● **Problem to work on**
In the listing below, find each line containing "middle" and report it.
________________
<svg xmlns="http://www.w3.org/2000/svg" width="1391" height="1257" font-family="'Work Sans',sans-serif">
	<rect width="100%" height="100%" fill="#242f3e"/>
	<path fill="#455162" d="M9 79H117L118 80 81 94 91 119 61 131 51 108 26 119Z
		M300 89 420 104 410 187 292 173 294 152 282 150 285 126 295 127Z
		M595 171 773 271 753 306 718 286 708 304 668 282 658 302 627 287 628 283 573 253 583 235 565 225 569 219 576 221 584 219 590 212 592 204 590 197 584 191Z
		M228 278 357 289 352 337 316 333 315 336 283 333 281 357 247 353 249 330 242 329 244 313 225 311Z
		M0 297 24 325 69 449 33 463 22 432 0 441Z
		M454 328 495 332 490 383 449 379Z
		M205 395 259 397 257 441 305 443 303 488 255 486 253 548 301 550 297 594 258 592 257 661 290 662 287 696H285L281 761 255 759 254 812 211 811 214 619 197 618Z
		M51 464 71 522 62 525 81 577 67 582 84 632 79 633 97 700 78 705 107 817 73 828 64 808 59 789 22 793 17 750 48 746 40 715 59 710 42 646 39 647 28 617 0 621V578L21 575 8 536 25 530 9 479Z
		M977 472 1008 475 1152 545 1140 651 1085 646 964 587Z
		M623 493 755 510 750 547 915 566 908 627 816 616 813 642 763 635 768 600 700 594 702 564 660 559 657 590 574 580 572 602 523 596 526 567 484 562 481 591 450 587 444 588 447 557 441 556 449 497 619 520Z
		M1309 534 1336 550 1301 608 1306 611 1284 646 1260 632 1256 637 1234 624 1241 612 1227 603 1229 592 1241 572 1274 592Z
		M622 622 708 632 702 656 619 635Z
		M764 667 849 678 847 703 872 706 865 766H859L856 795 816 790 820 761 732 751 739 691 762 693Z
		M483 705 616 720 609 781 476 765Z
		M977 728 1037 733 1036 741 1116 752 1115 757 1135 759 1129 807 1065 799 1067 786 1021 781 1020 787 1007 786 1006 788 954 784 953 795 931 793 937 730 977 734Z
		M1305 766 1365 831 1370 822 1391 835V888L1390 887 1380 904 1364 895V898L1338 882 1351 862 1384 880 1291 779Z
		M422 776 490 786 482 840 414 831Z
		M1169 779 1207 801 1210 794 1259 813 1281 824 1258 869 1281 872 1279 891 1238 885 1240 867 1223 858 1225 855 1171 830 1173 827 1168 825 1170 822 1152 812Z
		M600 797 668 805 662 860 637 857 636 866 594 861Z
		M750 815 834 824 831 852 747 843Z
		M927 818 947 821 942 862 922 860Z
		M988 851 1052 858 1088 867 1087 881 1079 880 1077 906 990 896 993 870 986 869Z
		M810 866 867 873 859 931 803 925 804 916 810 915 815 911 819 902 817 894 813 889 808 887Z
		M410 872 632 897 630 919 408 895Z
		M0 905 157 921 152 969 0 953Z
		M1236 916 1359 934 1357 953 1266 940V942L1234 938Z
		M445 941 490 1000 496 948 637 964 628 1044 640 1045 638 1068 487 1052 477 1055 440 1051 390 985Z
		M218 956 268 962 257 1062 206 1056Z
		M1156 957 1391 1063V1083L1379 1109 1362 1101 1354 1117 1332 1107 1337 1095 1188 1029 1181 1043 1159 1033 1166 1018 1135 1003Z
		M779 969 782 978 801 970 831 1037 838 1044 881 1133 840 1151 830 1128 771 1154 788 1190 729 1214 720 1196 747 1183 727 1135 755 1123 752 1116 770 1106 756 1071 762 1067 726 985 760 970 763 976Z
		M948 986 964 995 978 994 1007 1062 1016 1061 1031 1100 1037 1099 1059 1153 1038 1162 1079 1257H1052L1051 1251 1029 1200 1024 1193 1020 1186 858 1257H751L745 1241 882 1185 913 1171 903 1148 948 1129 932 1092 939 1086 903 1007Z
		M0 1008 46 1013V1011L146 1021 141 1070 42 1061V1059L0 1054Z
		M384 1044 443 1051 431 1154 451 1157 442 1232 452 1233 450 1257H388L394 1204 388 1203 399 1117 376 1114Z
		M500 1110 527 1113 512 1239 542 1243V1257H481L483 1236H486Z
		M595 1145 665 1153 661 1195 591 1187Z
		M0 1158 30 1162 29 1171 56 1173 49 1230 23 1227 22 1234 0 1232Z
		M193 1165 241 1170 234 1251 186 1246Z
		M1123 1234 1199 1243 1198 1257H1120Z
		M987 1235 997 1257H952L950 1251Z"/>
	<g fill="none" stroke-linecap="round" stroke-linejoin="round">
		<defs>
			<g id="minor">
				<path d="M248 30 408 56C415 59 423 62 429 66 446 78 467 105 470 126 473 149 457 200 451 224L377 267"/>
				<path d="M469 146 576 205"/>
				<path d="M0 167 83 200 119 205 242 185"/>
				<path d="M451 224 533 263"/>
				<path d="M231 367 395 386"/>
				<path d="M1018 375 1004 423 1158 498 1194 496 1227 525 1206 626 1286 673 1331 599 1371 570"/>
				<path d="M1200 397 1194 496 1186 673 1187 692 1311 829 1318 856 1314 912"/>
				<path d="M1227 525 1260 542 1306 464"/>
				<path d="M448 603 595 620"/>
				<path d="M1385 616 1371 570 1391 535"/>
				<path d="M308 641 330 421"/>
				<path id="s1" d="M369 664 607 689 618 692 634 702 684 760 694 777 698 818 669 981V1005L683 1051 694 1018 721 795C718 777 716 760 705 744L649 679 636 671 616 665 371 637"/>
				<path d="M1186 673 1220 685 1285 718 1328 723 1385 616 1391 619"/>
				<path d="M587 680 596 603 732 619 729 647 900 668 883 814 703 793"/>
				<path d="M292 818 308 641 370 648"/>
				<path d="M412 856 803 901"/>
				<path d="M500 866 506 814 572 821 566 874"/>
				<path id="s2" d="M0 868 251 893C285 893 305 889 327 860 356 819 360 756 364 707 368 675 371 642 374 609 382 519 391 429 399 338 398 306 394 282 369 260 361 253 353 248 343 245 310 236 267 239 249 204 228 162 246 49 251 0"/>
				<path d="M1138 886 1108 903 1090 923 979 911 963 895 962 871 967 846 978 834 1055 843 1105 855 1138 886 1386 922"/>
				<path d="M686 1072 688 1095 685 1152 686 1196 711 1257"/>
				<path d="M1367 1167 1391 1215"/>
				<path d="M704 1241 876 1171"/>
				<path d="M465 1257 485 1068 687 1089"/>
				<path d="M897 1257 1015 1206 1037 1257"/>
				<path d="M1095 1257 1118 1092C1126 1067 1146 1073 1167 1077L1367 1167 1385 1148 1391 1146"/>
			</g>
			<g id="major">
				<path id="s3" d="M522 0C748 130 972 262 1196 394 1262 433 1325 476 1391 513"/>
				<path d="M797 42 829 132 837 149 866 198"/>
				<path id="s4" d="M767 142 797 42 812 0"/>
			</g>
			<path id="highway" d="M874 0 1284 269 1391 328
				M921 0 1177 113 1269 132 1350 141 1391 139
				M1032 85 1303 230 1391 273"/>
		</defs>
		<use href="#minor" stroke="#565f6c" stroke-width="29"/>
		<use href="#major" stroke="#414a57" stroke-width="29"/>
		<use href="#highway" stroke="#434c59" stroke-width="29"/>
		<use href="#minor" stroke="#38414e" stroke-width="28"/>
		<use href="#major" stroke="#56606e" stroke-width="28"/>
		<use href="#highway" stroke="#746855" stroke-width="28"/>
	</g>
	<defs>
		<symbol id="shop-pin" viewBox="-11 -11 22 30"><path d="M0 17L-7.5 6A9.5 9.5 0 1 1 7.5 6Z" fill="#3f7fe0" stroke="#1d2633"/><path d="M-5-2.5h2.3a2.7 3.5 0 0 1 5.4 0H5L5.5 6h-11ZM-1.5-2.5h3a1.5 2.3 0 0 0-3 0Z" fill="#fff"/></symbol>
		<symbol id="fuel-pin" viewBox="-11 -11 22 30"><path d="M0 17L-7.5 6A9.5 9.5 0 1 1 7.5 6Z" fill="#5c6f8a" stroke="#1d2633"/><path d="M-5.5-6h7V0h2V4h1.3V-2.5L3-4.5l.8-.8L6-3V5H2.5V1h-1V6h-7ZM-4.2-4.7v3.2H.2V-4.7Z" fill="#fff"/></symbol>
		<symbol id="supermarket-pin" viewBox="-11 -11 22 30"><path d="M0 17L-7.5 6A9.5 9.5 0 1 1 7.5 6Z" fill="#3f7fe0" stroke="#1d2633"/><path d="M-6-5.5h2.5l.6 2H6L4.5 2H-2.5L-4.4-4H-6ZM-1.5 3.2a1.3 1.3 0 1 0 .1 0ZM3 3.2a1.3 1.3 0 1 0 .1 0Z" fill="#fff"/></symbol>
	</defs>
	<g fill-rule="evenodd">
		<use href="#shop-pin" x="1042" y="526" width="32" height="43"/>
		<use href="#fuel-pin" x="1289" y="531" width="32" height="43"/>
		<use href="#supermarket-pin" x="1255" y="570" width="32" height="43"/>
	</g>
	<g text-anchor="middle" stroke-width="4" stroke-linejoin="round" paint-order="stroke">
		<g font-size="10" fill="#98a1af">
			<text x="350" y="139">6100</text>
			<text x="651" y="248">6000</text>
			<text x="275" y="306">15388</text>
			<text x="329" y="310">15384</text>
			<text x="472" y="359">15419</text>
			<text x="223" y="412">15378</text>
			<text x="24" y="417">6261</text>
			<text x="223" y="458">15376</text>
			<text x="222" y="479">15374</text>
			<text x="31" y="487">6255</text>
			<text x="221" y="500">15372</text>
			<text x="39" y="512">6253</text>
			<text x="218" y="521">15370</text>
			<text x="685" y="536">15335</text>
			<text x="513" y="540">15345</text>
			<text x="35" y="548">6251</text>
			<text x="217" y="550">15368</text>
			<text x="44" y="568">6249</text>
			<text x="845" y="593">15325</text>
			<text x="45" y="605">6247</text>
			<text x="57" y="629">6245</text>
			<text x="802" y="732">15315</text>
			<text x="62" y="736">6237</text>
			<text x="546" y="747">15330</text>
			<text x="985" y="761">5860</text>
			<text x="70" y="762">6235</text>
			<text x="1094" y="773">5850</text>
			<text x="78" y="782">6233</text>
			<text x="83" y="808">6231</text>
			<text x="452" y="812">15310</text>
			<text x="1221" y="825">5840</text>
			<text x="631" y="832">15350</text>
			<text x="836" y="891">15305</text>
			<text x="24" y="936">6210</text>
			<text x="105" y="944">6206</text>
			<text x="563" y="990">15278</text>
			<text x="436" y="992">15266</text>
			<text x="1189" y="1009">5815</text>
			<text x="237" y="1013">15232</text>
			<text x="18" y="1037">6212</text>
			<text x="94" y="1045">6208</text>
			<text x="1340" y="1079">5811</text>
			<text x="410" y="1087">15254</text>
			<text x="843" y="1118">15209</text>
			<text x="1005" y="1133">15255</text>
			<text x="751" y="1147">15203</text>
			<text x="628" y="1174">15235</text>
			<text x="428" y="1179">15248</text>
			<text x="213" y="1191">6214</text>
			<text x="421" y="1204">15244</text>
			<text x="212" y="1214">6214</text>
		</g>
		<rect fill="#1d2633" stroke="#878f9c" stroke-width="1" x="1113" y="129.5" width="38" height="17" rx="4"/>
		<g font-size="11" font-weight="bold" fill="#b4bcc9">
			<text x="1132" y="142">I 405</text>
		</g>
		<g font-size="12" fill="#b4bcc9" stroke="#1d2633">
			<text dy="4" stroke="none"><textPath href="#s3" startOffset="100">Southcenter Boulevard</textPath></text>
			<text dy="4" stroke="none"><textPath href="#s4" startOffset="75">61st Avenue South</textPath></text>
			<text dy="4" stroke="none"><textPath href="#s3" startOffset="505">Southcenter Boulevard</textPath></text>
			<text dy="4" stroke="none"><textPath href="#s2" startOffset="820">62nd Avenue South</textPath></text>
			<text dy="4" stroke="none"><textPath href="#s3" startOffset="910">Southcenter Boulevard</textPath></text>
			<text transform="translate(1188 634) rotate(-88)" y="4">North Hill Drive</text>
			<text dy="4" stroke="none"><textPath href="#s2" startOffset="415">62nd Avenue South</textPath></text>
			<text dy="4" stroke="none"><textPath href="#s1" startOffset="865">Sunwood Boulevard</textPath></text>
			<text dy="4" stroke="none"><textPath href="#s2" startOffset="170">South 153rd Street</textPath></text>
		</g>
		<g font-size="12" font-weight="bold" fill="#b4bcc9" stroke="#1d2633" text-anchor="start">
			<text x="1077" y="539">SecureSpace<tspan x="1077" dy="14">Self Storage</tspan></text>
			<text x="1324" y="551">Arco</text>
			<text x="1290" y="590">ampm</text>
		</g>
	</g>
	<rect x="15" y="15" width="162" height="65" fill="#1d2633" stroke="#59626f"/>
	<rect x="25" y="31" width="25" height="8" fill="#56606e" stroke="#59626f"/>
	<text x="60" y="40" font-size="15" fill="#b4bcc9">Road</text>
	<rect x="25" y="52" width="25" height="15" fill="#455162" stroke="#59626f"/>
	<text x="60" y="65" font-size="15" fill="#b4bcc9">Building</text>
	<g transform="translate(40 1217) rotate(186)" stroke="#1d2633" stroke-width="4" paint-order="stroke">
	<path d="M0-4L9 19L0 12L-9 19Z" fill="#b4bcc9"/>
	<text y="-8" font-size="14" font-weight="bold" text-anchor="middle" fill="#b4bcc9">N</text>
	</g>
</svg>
________________
● **Exercise result**
	<g text-anchor="middle" stroke-width="4" stroke-linejoin="round" paint-order="stroke">
	<text y="-8" font-size="14" font-weight="bold" text-anchor="middle" fill="#b4bcc9">N</text>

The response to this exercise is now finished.